The cortex may be divided into a narrow outer zone of closely packed cells and a broader inner cortex that can be further subdivided into three zones: an outer and inner layer of compact cells with a trabecular middle layer of elongate cells with a well-developed inter-cellular air space network. Occasionally the inner zones of the cortex display fungal infestation (see insert below right).

The vascular strand is quite distinctive. Asteroxylon possess an actinostele, in other words the vascular strand appears star shaped or stellate in transverse cross-section (see insert below left and heading photograph). The xylem is exarch to locally mesarch where the protoxylem occurs at the ends of the 'lobes' of the actinostele, and displays spiral thickenings (see insert below right). Phloem tissue is best developed between the 'lobes' of the xylem strand. 'Leaf traces' are often seen where vascular tissue splits from the central stele. These traces end at the bases of the enations.

Transverse cross-section through a prostrate aerial axis of Asteroxylon showing the distinctive lobed stellate xylem strand (x) (scale bar = 2mm). Slightly oblique longitudinal cross-section of the xylem strand of Asteroxylon (x) showing spiral thickenings. (scale bar = 500μm).

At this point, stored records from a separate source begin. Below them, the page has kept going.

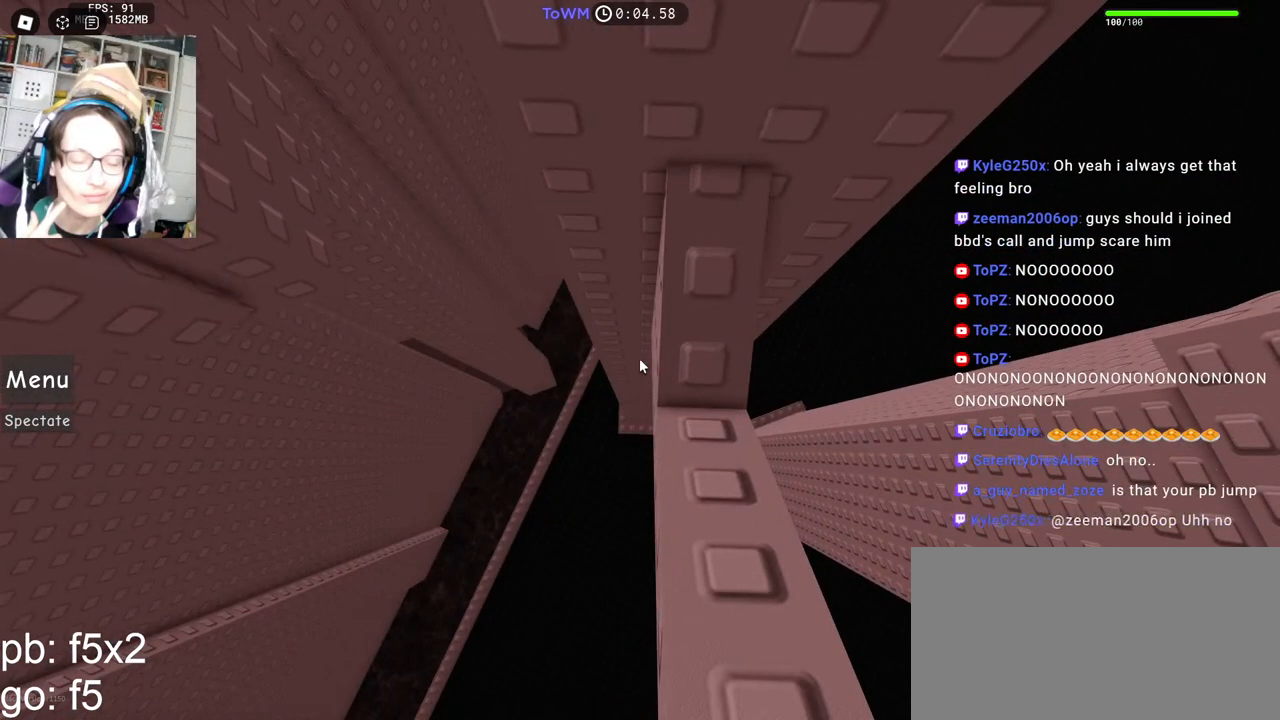
{"keys": [], "mouse": ["right"], "events": [[200, "mouse_left", "down"], [334, "mouse_left", "up"]]}
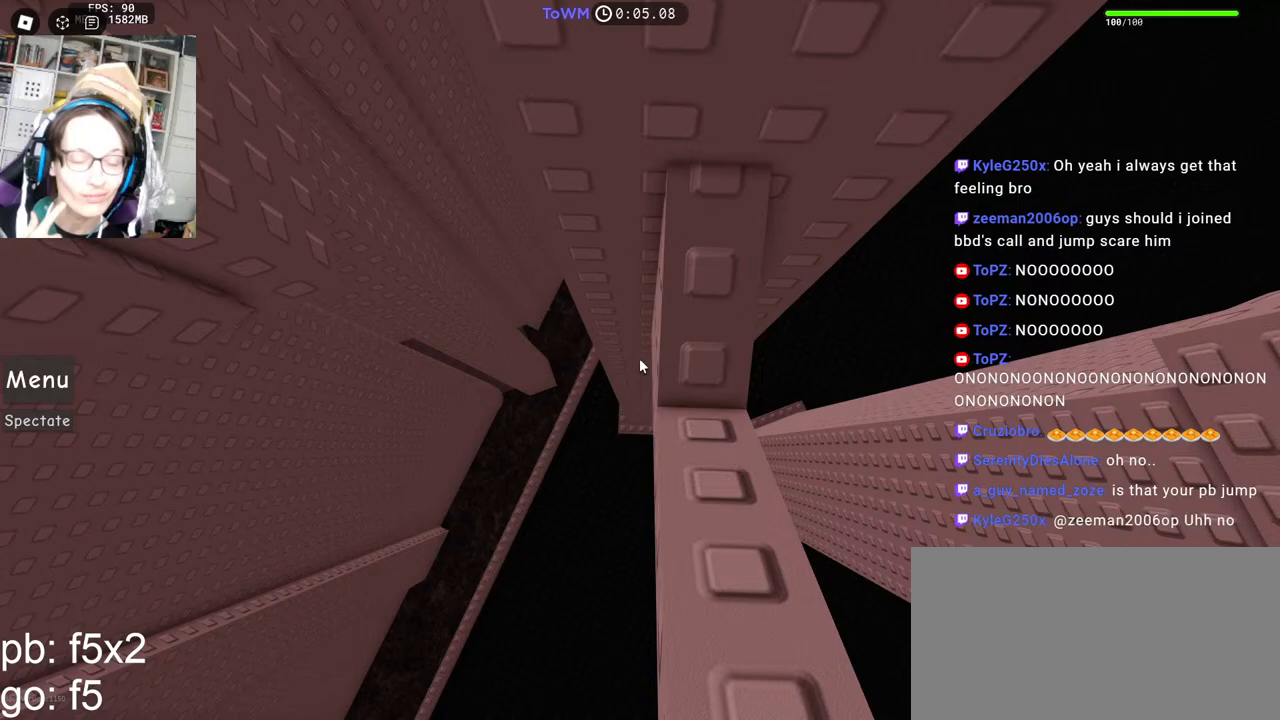
{"keys": [], "mouse": ["right"], "events": []}
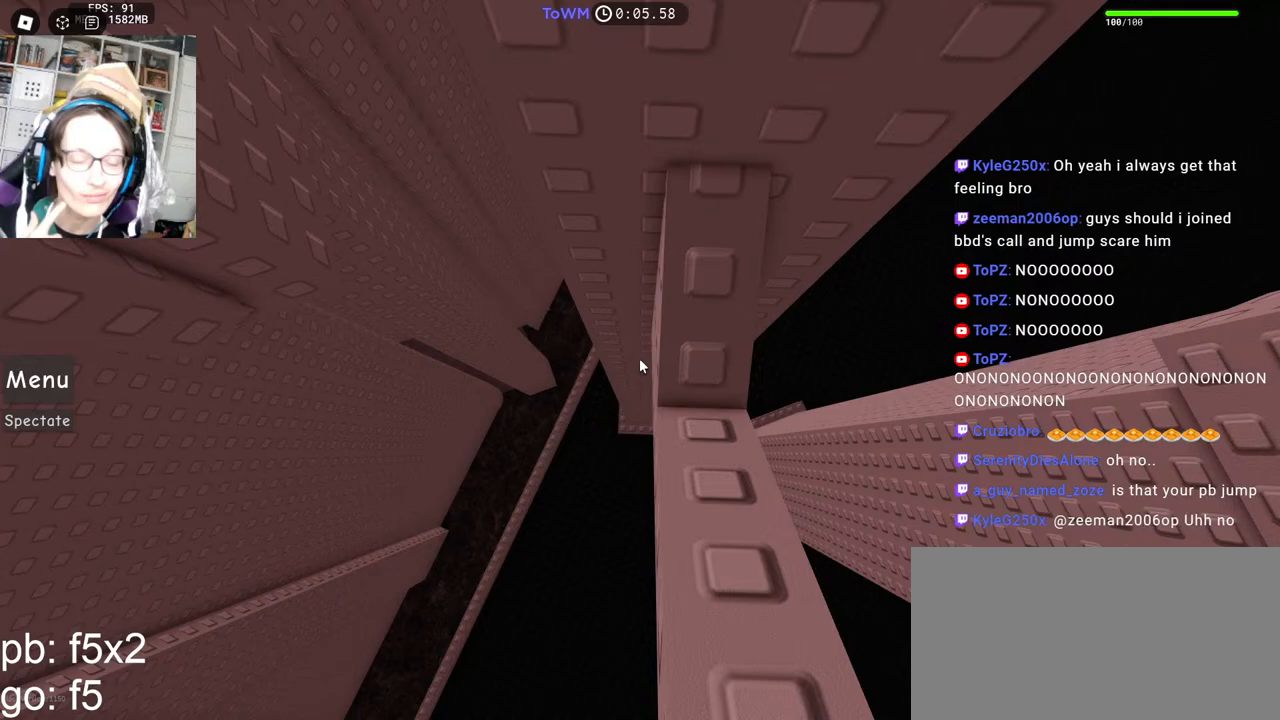
{"keys": [], "mouse": ["right"], "events": []}
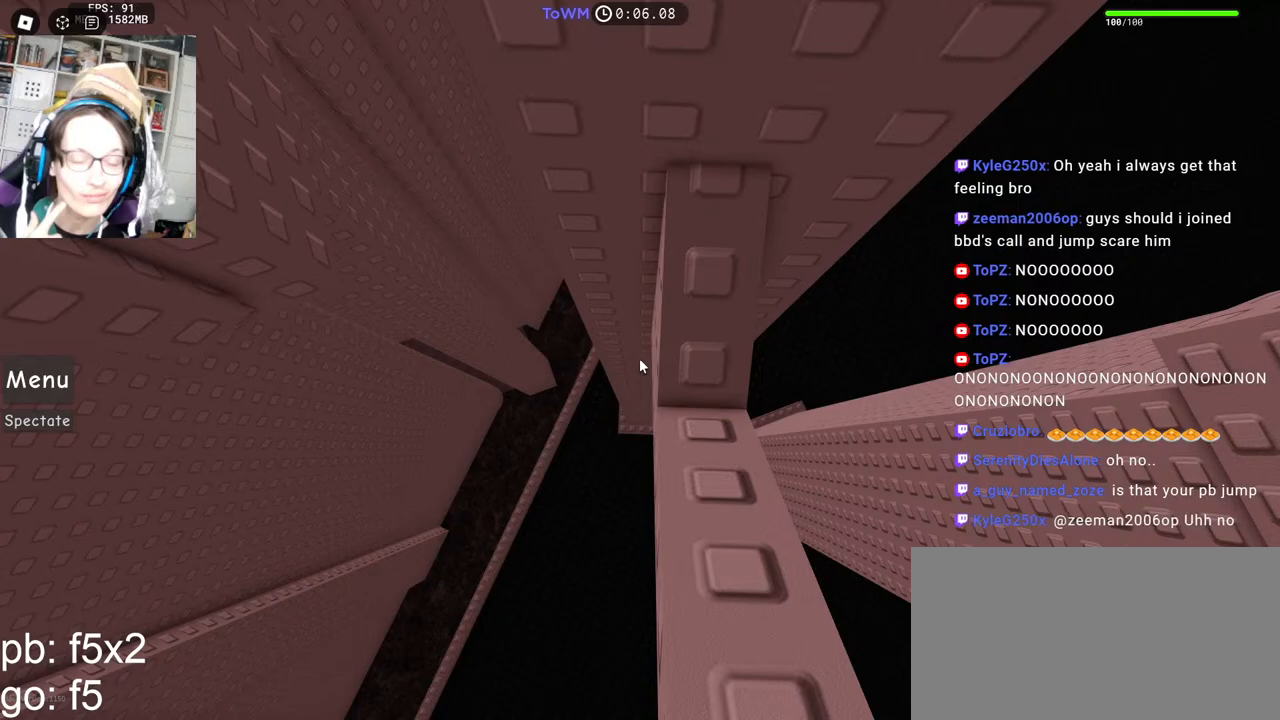
{"keys": [], "mouse": ["right"], "events": []}
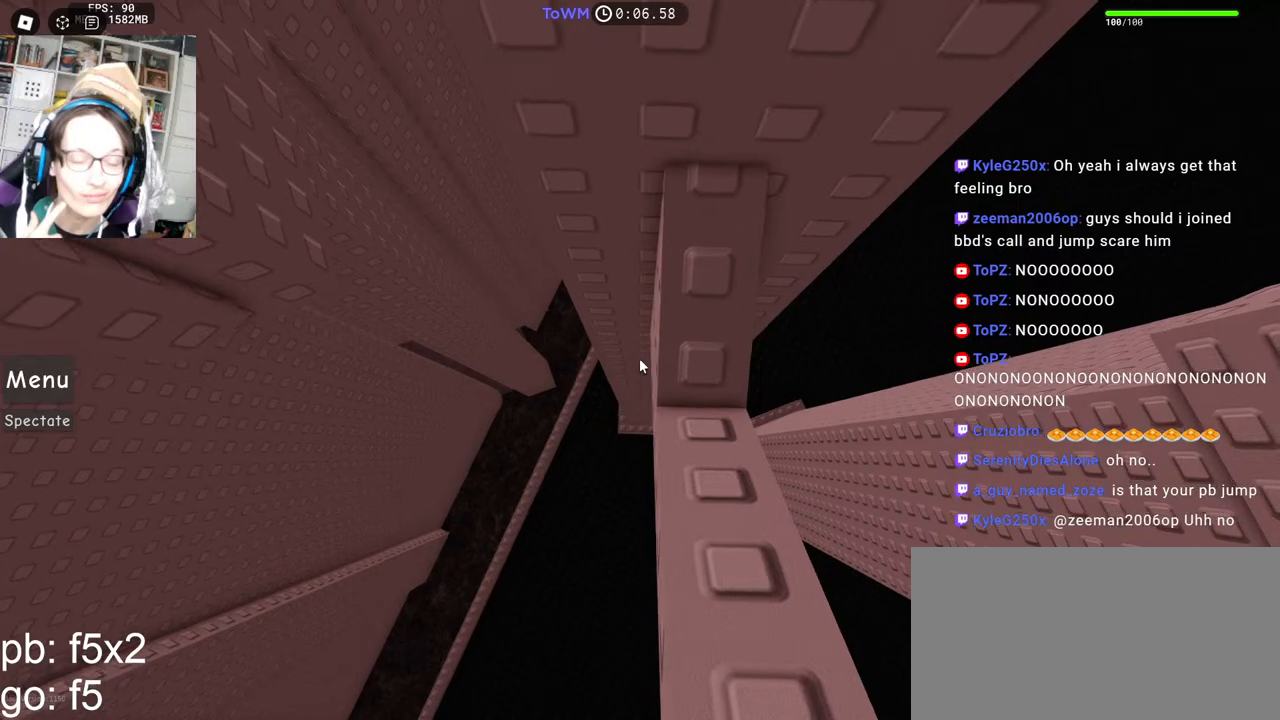
{"keys": ["a"], "mouse": ["right"], "events": [[250, "a", "down"], [250, "s", "down"], [284, "a", "up"], [284, "s", "up"], [500, "a", "down"]]}
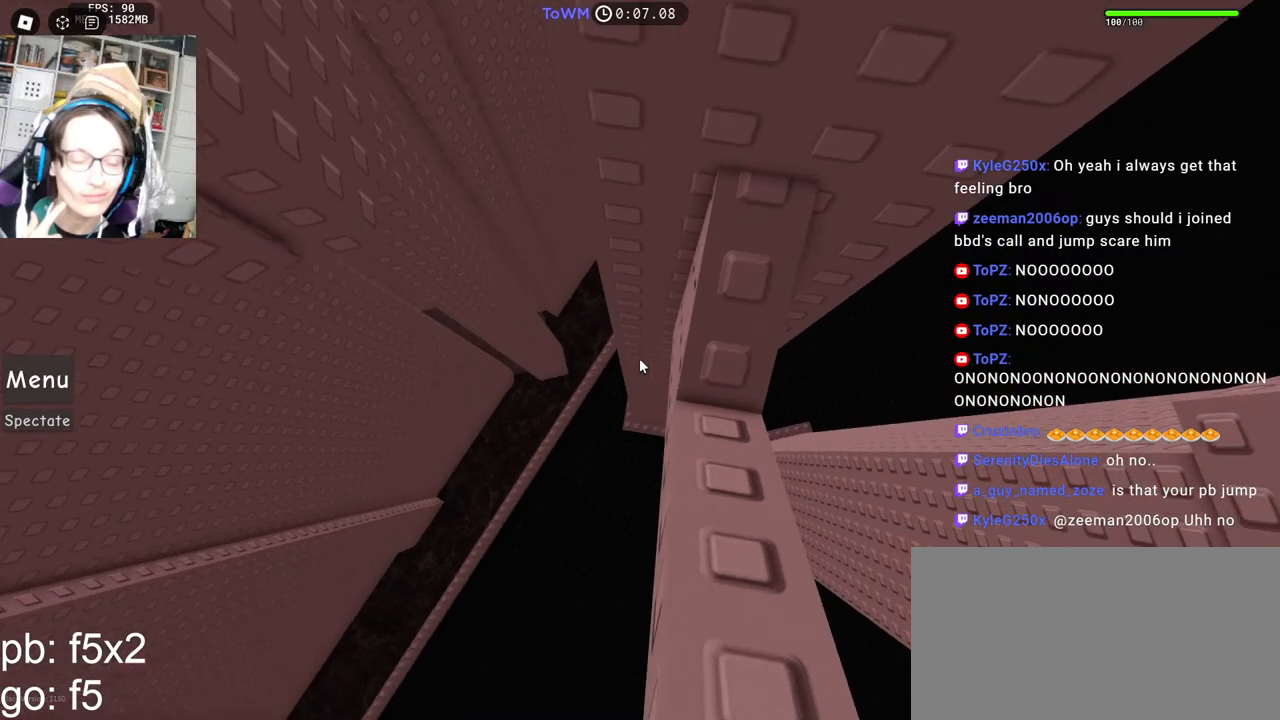
{"keys": ["a"], "mouse": ["right"], "events": [[117, "space", "down"], [200, "space", "up"]]}
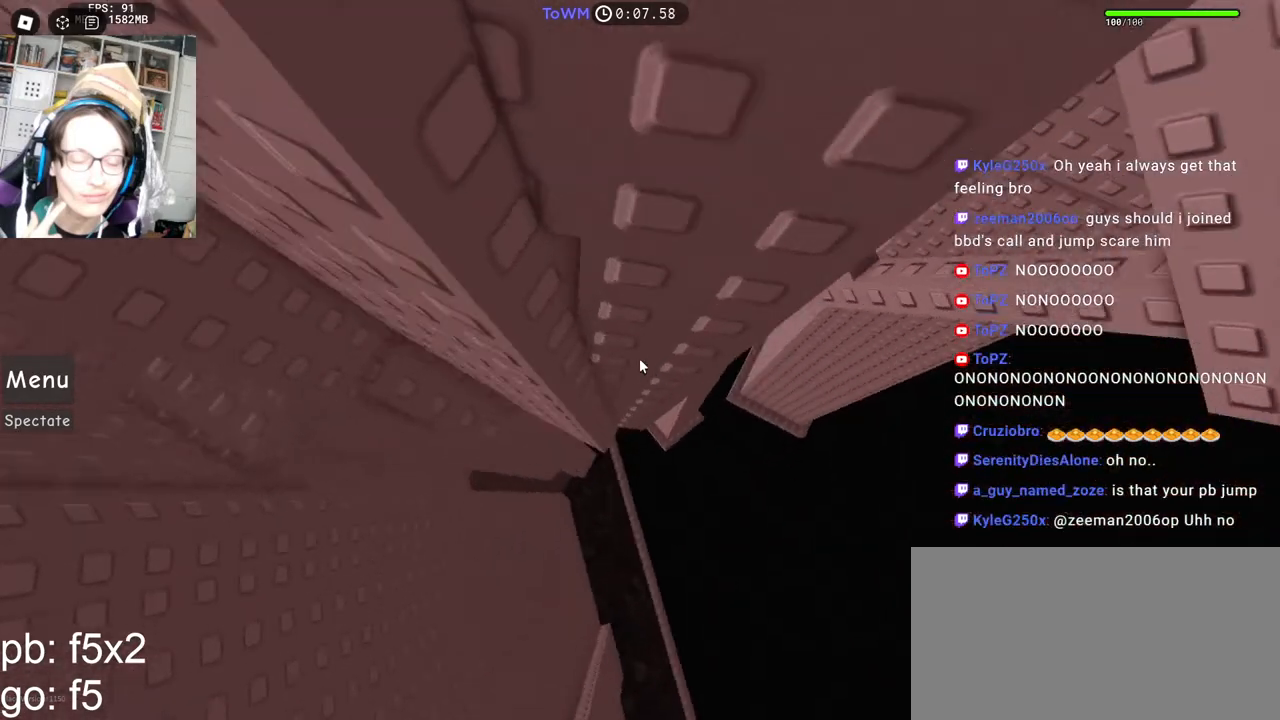
{"keys": [], "mouse": ["right"], "events": [[250, "w", "down"], [350, "a", "up"], [400, "w", "up"]]}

Close up of the stellate xylem strand of Asteroxylon mackiei showing spiral thickenings (t) (scale bar = 100μm).

Rhizomal Axes

Transverse cross-section through three rhizomal axes of Asteroxylon (scale bar = 2mm).The rhizomes of Asteroxylon display a diameter of up to 4.2mm, they are naked, lack rhizoids and branch repeatedly. The epidermis of the rhizomes is papillate. The cortex of Asteroxylon is divided into three zones; an outer zone of closely packed cells, the inner zones characteristically infected by fungi. The rhizomes exhibit an elliptical exarch xylem strand with spiral thickenings (see inset right).

Sporangium

A medially flattened sporangium of Asteroxylon (scale bar = 1mm).The sporangia of Asteroxylon were first described by Lyon (1964). Though many anatomical details remain unresolved, the sporangia are reniform (kidney-shaped), rather flattened medially, with a marginal dehiscence mechanism (see inset right). The maximum dimensions for a single sporangium are 7mm by 2.5mm. Their disposition on the aerial axis is rather scattered, each sporangium being laterally attached via a stalk emerging between the angle of an enation and the main stem.

Reconstruction

Reconstruction of Asteroxylon mackiei by Kidston and Lang (1920b, 1921a) showing aerial axes, dichotomous and lateral branches with scale-like 'leaves' or enations and naked cylindrical rhizomes. Model of Asteroxylon mackiei sculpted by Stephen Caine for the Rhynie Research Group, University of Aberdeen.

Relationships

Asteroxylon is rather more anatomically complex than the other known Rhynie chert plants. The plant is considered a true lycophyte (a group of plants which includes the 'club mosses') based on the structure of its apical meristem (Hueber 1992) together with the characteristic exarch actinostele and the lateral disposition of the sporangia. The spirally thickened and reticulate cell walls of the xylem cells are also typical of lycophytes (Kenrick & Crane 1991). Modern lycophytes are also characterised by their enations or microphylls which possess a single vascular strand. In Asteroxylon the vascular trace stops at the base of the enations which may suggest the plant represents an intermediate stage in the evolution of lycopsid leaves.

Palaeoecology

Asteroxylon is quite commonly encountered in a number of chert beds and apparently formed a significant component of the Rhynie flora during the Early Devonian. Its rhizomes are usually found traversing plant litter and the plant is primarily found to occur in situ with two or more other genera, commonly Nothia, Rhynia and Aglaophyton and occasionally Ventarura. It seems therefore that Asteroxylon primarily lived as part of a diverse plant community rather than as monotypic stands (Powell et al. 2000b).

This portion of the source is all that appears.